When a thread becomes runnable it is often desirable to run it on a cpu other than the current one. If the target cpu is in the idle loop, it may actually be waiting in a low power state using the 'hlt' instruction or some acpi mechanism that I try to avoid. To wake up this remote cpu we currently issue an IPI (inter-processor interrupt). This is actually very expensive for the sender and receiver.
On some CPUs which support SSE3 there is a pair of instructions, monitor and mwait, which allow you to signal a remote cpu using only memory operations. This works by giving the programmer access to the existing hardware bus snooping interface. The sleeping cpu sees another cpu write to a memory location we're snooping and we wake up.
On barcelona mwait doesn't enter as deep of a sleep as on the xeons. So I decided to use an adaptive algorithm that would mwait when we're busy and hlt when we're not. With mwait you can actually specify the power state you'd like so I keep both the Xeon and Opterons in C0 to further reduce wakeup latency.
Then an engineer at Nokia suggested I go one step further and allow the idle thread to spin waiting for work for a short period. So this is now the first stage in the adaptive algorithm, we spin a while, then sleep at a high power state, and then sleep at a low power state depending on load.

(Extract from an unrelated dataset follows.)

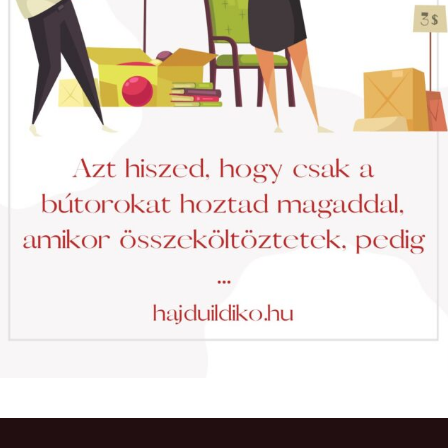
hanganyagok – régebbi
foglalkozások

Using a 'ping-pong' threads program that sends a single token around a ring of threads I see a 20% perf improvement vs the old non-adaptive mechanism. In most cases we're still idling in hlt as well, so there should be no negative effect on power. In fact, it wastes a lot of time and energy to enter and exit the idle states so it might improve power under load by reducing the total cpu time required.